WONDER nurse Rayanne Durnion lovingly cares for cancer sufferers - while her own son battles a million-to-one health condition back at home.
The Billingham mum-of-two works at Sunderland Royal Hospital as a specialist chemotherapy nurse and is part of a team which helps up to 70 people a day.
It is really rewarding to be with a patient who is going through their journey of treatment. I see it as a privilege to help people through that journey.Rayanne Durnion, cancer nurse
But behind the smiles, Rayanne, 35, has her own astonishing story.
Each night at home, she provides care to her own little hero. Her seven-year-old son Samuel Cumpson has a daily battle with the rare blood condition Diamond Blackfan Anaemia (DBA) which is where he fails to produce red blood cells properly.
He was diagnosed at just three months old and almost died from it as a baby. He was rushed into hospital and given an emergency blood transfusion which saved his life. A bone marrow transfusion confirmed he had DBA.

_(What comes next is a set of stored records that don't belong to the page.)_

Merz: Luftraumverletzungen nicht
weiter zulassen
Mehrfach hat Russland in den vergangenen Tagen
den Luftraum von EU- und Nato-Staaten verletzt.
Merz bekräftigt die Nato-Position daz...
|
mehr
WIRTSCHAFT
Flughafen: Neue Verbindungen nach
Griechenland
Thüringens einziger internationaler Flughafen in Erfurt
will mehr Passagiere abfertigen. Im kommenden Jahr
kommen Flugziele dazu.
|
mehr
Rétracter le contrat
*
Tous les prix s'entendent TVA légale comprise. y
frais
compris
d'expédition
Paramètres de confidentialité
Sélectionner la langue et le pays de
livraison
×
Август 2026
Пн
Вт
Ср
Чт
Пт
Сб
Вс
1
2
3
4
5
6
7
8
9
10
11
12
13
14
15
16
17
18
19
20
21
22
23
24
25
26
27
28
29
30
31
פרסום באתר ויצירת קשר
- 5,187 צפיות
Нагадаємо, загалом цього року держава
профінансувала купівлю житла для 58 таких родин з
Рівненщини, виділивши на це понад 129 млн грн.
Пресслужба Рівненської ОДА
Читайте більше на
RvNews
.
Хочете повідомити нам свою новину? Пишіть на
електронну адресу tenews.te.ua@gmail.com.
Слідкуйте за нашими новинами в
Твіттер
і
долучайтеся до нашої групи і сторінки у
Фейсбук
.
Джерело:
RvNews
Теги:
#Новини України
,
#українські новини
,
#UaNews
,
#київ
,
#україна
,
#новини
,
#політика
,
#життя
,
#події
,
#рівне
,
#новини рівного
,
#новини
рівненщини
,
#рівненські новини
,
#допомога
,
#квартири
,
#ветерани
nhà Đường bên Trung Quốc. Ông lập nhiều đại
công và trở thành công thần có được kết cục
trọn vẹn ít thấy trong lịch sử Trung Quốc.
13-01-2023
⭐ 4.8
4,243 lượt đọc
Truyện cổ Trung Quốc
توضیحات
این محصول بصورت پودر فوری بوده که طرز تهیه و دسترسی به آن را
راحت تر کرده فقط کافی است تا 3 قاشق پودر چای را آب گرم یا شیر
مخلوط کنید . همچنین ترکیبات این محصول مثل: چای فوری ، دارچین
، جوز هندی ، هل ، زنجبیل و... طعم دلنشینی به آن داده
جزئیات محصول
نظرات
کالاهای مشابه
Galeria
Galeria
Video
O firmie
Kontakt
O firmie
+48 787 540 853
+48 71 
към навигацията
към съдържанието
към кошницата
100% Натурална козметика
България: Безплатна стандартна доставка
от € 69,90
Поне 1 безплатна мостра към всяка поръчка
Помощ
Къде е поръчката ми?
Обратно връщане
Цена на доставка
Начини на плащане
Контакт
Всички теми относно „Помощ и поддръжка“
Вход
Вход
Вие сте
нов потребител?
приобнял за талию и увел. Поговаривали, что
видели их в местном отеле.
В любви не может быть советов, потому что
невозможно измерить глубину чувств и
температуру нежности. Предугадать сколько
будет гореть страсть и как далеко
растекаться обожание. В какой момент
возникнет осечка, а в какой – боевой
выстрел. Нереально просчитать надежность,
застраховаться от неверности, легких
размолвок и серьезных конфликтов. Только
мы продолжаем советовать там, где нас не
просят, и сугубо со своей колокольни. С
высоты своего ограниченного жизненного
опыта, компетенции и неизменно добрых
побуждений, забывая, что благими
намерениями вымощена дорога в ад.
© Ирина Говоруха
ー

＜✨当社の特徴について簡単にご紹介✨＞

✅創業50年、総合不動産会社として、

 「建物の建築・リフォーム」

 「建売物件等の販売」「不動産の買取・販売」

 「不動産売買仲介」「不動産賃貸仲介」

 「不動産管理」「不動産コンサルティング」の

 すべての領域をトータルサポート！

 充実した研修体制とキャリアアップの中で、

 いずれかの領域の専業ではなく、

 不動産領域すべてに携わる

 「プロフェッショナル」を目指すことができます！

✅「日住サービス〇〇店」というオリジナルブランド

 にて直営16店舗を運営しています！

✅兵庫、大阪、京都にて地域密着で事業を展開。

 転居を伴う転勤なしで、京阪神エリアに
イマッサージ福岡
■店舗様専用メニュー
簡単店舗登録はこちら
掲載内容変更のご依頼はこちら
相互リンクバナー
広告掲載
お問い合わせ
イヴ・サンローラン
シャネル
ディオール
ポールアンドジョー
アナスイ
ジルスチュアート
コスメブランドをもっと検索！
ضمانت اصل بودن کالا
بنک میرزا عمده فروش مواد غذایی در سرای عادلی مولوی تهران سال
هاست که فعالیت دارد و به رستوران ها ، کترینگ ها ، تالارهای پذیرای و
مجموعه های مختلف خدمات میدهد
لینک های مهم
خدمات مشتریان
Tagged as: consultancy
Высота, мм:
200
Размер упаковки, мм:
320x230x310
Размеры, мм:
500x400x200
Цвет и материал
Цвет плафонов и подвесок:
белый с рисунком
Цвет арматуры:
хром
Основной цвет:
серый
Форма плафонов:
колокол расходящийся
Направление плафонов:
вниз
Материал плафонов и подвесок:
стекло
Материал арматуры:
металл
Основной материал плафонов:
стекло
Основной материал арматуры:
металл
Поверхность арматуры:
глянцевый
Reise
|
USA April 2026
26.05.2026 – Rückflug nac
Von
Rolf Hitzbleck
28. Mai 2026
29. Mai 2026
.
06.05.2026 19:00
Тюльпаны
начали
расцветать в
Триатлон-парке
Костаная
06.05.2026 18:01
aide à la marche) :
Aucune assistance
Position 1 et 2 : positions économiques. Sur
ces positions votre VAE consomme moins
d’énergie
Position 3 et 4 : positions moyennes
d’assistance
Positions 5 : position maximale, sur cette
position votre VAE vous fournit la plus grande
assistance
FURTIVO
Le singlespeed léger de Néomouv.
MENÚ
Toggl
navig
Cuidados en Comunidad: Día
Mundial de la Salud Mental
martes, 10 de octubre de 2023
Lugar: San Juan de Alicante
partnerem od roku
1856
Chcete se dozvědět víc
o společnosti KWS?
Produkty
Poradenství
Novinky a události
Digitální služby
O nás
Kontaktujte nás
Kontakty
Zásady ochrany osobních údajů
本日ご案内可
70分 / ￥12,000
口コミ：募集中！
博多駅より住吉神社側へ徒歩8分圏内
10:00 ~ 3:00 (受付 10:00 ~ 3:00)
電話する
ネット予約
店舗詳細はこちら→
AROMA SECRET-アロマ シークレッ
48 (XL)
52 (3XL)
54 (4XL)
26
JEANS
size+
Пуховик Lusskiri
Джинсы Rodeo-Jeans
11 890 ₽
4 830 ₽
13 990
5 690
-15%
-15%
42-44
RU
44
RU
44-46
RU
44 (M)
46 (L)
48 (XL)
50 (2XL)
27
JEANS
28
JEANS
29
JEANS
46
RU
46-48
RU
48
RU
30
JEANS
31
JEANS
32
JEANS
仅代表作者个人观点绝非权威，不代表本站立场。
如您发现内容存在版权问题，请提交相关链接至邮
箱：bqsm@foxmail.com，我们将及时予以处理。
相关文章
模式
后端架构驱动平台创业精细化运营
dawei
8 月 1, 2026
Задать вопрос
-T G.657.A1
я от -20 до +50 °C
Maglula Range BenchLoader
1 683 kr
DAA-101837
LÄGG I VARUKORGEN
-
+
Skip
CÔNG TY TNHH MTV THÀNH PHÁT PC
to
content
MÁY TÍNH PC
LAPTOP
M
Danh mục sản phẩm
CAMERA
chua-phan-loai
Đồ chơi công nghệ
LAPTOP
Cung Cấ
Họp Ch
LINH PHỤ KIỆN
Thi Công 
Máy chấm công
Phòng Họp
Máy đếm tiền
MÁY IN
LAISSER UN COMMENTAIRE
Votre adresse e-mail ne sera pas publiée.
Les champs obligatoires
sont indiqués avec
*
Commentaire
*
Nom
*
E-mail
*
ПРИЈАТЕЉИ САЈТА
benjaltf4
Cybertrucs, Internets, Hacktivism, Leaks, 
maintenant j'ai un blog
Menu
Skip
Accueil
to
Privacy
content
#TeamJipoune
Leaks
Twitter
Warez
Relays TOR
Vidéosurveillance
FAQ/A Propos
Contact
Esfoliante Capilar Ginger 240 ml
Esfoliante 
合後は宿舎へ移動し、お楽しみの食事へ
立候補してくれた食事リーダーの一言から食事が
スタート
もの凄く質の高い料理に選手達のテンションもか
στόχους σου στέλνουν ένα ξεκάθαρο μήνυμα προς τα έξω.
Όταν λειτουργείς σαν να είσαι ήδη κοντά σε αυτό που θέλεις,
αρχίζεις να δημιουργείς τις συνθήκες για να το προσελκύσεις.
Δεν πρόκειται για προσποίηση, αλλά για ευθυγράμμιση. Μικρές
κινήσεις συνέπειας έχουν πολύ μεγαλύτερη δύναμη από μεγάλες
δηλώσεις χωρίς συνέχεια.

Now, the Billingham youngster needs blood transfusions every four weeks at the Royal Victoria Infirmary in Newcastle.
He also has a ten-hour infusion of medication each night into his stomach because he suffers from a severe iron overload in his body.
And he’s waiting to have a bone marrow transplant at St Mary’s Hospital in London after a perfect match was found through the Anthony Nolan organisation. If he gets it, he can lead a disease-free life but he can only have the transfusion when his iron levels are reduced.
Modest Rayanne, from Wolviston Court in Billingham, and who also has a two-year-old son Corey-Ray, played down the incredible work she does at home and work.
“I am just doing my job,” she said. “It is the type of person I am. I want to give the best care to people because that’s what other people are giving to my son.”
“It is really rewarding to be with a patient who is going through their journey of treatment. I see it as a privilege to help people through that journey.”
But after a full day at work, she goes home to be with her two sons including one who needs ten hours of medical infusions into his body each night, as well as oral medication called chelation therapy .
Rayanne added: “Samuel just wants to be well. He says he does not want to have transfusions any more.
“He’s old enough now to start asking questions about where his illness has come from but despite all of this, he is just a happy little boy.”
His condition has not gone unnoticed by young brother Corey-Ray either.
Rayanne added: “He is fit and healthy but he tells me he wants needles in his tummy so he can be like his brother.”
She described Samuel as a “totally incredible little boy”.
Rayanne and her family are raising money towards the cost of the time when they will have to be in London while Samuel has his transplant.
And to help raise more cash, they are planning a funday at the Best Western Roker Hotel on Sunday, April 19.
It will run from 3pm to 6pm with attractions including a meet and greet by princesses and superheroes, a magician and bouncy castle.